How do you differentiate #f(x)=2secx+(2e^x)(tanx)#?

1 Answer
Jul 29, 2015

You use the sum rule and the product rule.

Explanation:

Take a look at your function

#f(x) = 2secx + 2e^x * tanx#

Notice that you can write this function as a sum of two other functions, let's say #g(x)# and #h(x)#, so that you have

#f(x) = g(x) + h(x)#

This will allow you to use the sum rule, which basically tells you that the derivative of a sum of two functions is equal to the sum of the derivatives of those two functions.
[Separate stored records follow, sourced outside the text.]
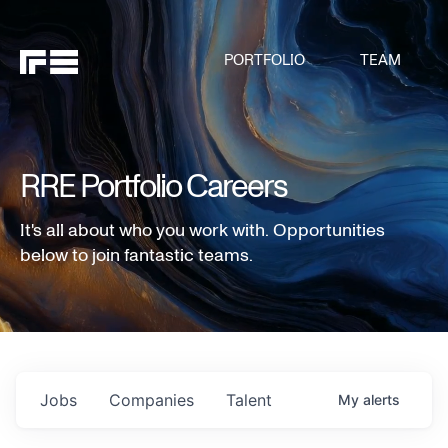
PORTFOLIO
TEAM
RRE Portfolio Careers
It's all about who you work with. Opportunities
below to join fantastic teams.
Jobs
Companies
Talent
My
alerts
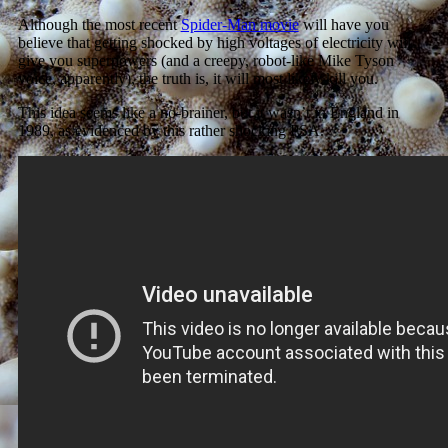
Although the most recent
Spider-Man movie
will have you
believe that getting shocked by high voltages of electricity will
give you superpowers (and a creepy, robot-like Mike Tyson
voice, apparently), the truth is, it will most likely kill you.
This idea seems like a no-brainer, but it wasn’t in England in
1989, as evidenced by this rather shocking PSA.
#color(blue)(d/dx(f(x)) = d/dx(g(x)) + d/dx(h(x))#

You also need to know that

#d/dx(tanx) = sec^2x#

and that

#d/dx(secx) = secx * tanx#

So, your function can be differentiate like this

#d/dx(f(x)) = d/dx(2secx) + d/dx(2e^x * tanx)#

#d/dx(f(x)) = 2 d/dx(secx) + d/dx(2e^x * tanx)#

For the derivative of #h(x)# you need to use the product rule, which tells you that the derivative of a product of two functions is equal to

#color(blue)(d/dx[a(x) * b(x)] = a^'(x)b(x) + a(x) * b^'(x))#

In your case, you have

#d/dx(2e^x * tanx) = d/dx(2 * e^x) * tanx + (2e^x) * d/dx(tanx)#

#d/dx(2e^x * tanx) = 2e^x * tanx + 2e^x * sec^2x#

Your original derivative will now be

#d/dx(f(x)) = 2 * secx * tanx + 2e^x tanx + 2e^x sec^2x#

#d/dx(f(x)) = color(green)(2 * [secx * tanx + e^x(tanx + sec^2x)])#